A magical language is used to construct the future, to create in the world through the power of the word. That's also what programming languages do, except our props aren't so good: wizards work with Flying Circuses, hackers got 1 and 0.

And so the meanings hacked into hardware so far have tended from the mathematical. Maths has always been fun but 'tis a wee elbow in the ribs to find out it is magical too. The magical languages allow us to place meanings into the world, where no one can hear them. Maths itself can be too liberal for daily use, so we structured our syntactical scaffolds to support several semantics. (Hey, you only have to read that once, I have to write like that all day, that one is nearly funny:)

A side-effect of being magical, is that it is obvious the language's meanings do not reside in its symbols. In expressing the meaning the first cast offs are the symbols, as they don't fit easily onto the tape of a Turing machine. So they are all inter-transalatable, and the reason for using one, over another, is how well it allows one to leave meaning in the world. This is the fitness that survives - programming languages do well when they are more easily used than last year's language. They are born into credulous culture, so once a better one is found it tends to take over the world until the next one, each used to make more meanings than the last. We don't really program better than we used to, but we sure do Moore of it. We are runing up the hill to fill an exponentiating bucket.
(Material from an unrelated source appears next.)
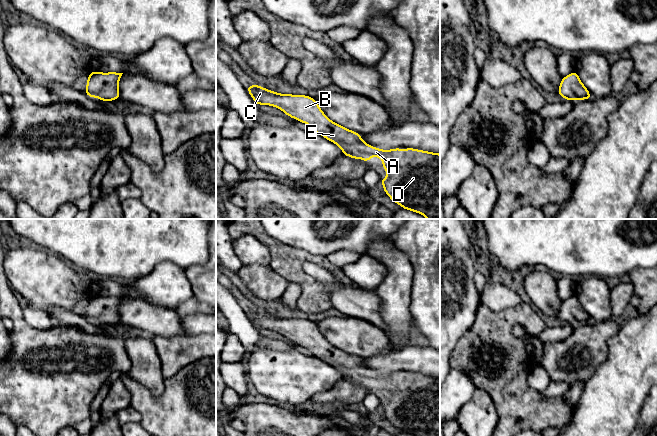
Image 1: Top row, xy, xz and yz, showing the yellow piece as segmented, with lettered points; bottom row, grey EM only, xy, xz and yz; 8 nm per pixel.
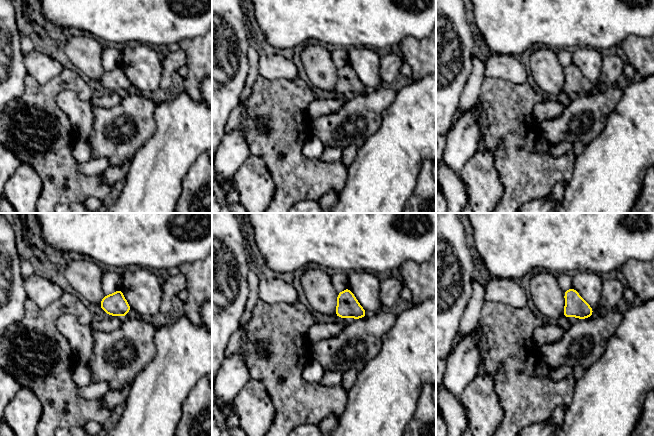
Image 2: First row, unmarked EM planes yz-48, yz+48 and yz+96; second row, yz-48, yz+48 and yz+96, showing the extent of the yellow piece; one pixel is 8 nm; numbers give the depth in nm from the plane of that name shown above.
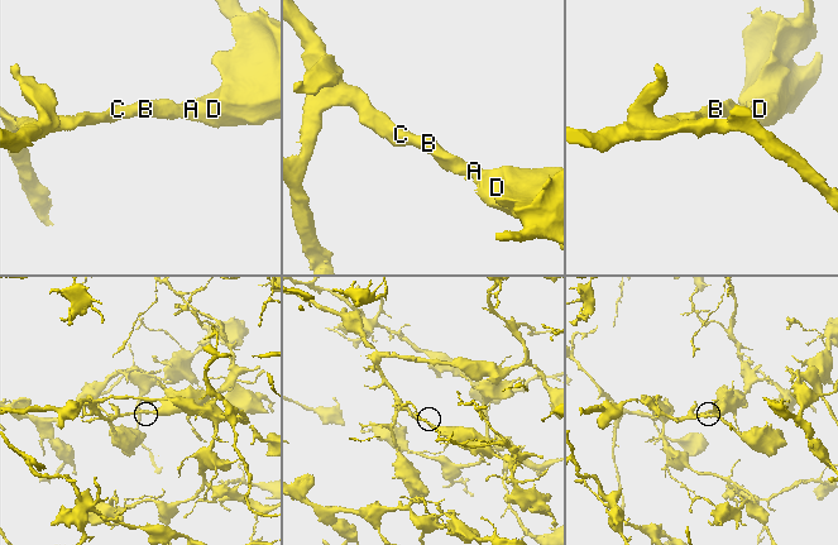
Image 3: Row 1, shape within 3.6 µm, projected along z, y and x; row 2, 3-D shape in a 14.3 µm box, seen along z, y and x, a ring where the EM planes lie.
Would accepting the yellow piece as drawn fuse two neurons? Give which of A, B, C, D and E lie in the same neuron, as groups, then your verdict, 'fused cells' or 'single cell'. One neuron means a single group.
A B C D E; single cell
OTOH a mythical language is first used to cry, then scream, shout and smile oneself into others' larders, and hearts. Its meanings resonate on the strings between us, leaving as much mark on the real world as a note on a guitar - they leave Joe Strummer's fingers, and my ear re-creates a new version, with a remix due soon.


Notes:

Mythical Languages are more commonly called "natural languages", I use "mythical" because (a)resonance (b)they are used to create myths (unlike the magical languages).

Tonight's soundtrack was supplied by Alabama 3, but it is not quite loud enough, becuase I haven't re-generated the aural nerves since the concert in Vicar St on Sunday night. The best gig I have ever been to.